In terms of the mobile operation, Maher expects Vodafone in Qatar to make similar gains in the market as other second operators, such as du in the UAE, although he is reluctant to give any figures before the company's IPO.

"We would expect to be able to have some sort of success like some of the other number-two players, the same sort of numbers as du in the UAE and have a significant entry into the market place," he says.

"What we will do different is the better question," he adds. "Unlike du we are a large international telecommunications company bringing the whole of our world experience to Qatar. The interesting thing about Vodafone is the diversity of that experience. We have businesses in the UK, Germany, Egypt, South Africa, Kenya, India, China, so we have all sorts of models that we understand around the world.

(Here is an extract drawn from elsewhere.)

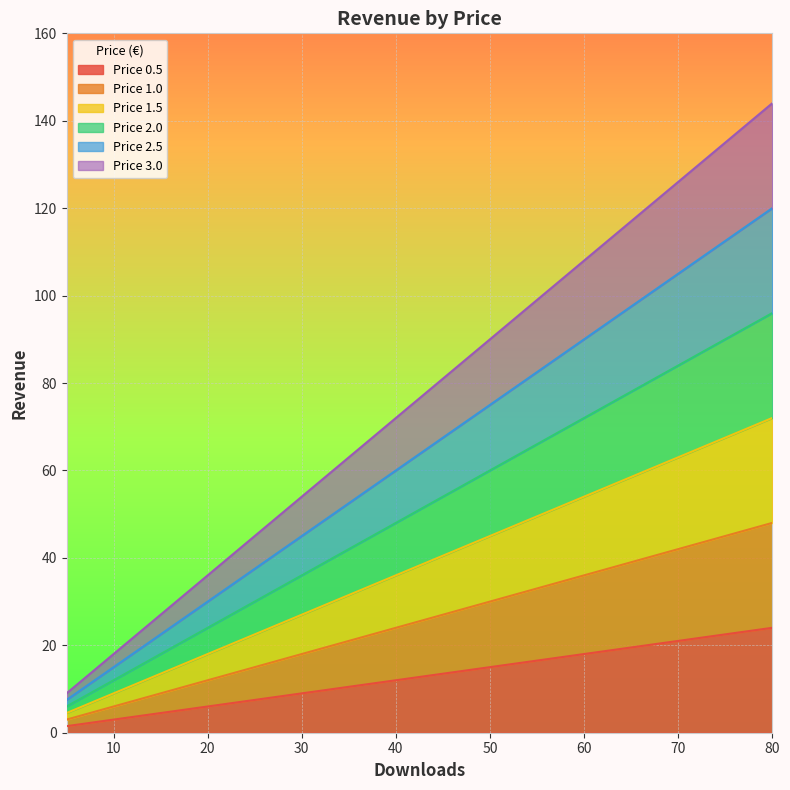

Rank the series at 55 from lowest to highest value.

Price 0.5, Price 1.0, Price 1.5, Price 2.0, Price 2.5, Price 3.0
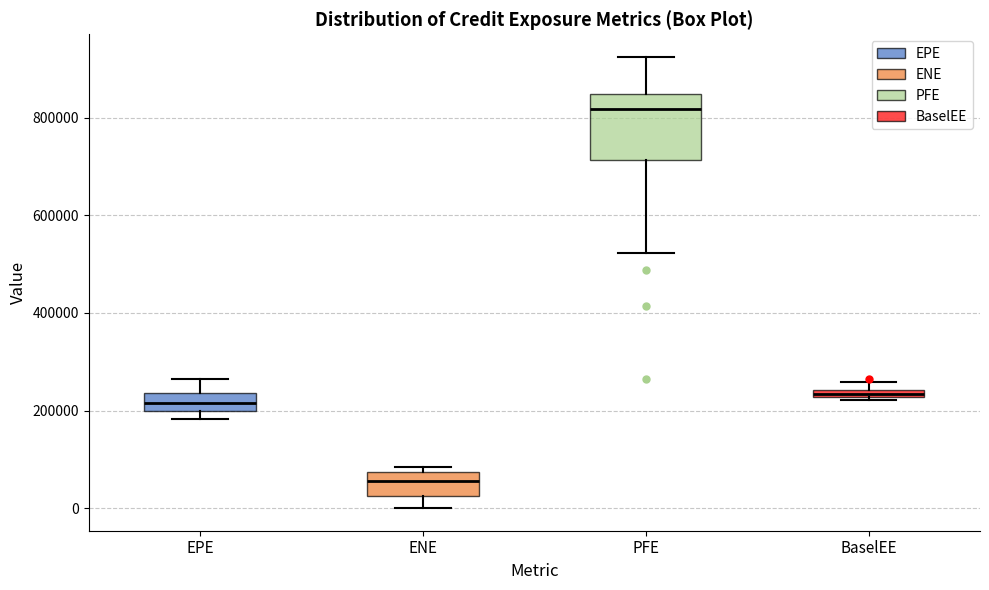

Which box is the tallest, from its lower edge to its upper edge?

PFE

"Countries like Qatar have such a diverse population of people from the UK, Germany but also India, Egypt and Africa, so we want to bring all of those learnings to one country that is quite small but has an enormous diversity in population."

Vodafone's mobile network is expected to cover close to 90% of the population by March and will eventually cover 98% of the country. "We will be building a network that is as significant as Qtel's and we'll try to make it better. It is a large roll out," Maher says.

"We want to make sure that we develop a network that is high quality, that delivers great coverage across the country and delivers high speed, so people using it for voice and data get great services. Then we want to make sure we connect that network to our global network to provide great global network and pricing."

Qatar's potential

While some analysts questioned the business case for a second operator in Qatar, given the country's relatively small population and high penetration rates, Maher has few concerns.

He is keen to point out that while penetration rates are high in Qatar, they are still not at a level seen in many European countries. It is also difficult to assess the exact mobile penetration rate, partly because many people in the country use two mobile phones.

"We think the penetration rate is about 100% and our best calculation today is about 94%," he says. "The population changes quickly in this part of the world and is also growing dramatically. 100% penetration is high but in world standards it is not really high. I think the Czech Republic, where I was previously based, is on 130%.

Qatar's large expatriate population also helps create churn, as many people only stay in the country for a few years. "There is a bit of natural growth left in Qatar but also the population changes in these countries where people are here on fixed terms for two or three years and then new people come. There is an ever changing population which is quite unusual compared to many other countries. That is an opportunity to get new customers when they arrive."

Furthermore, Qatar only has one existing mobile operator, giving Vodafone Qatar a good opportunity to win new subscribers, as well as potentially winning customers from Qtel. "There is only one operator in Qatar so we still think this situation in Qatar is very good for a second operator to come along and take a share from the existing operator...for people who might want to try something else, and to pick up business as the country continues to grow and finally to pick up as the population turns over and changes," Maher says.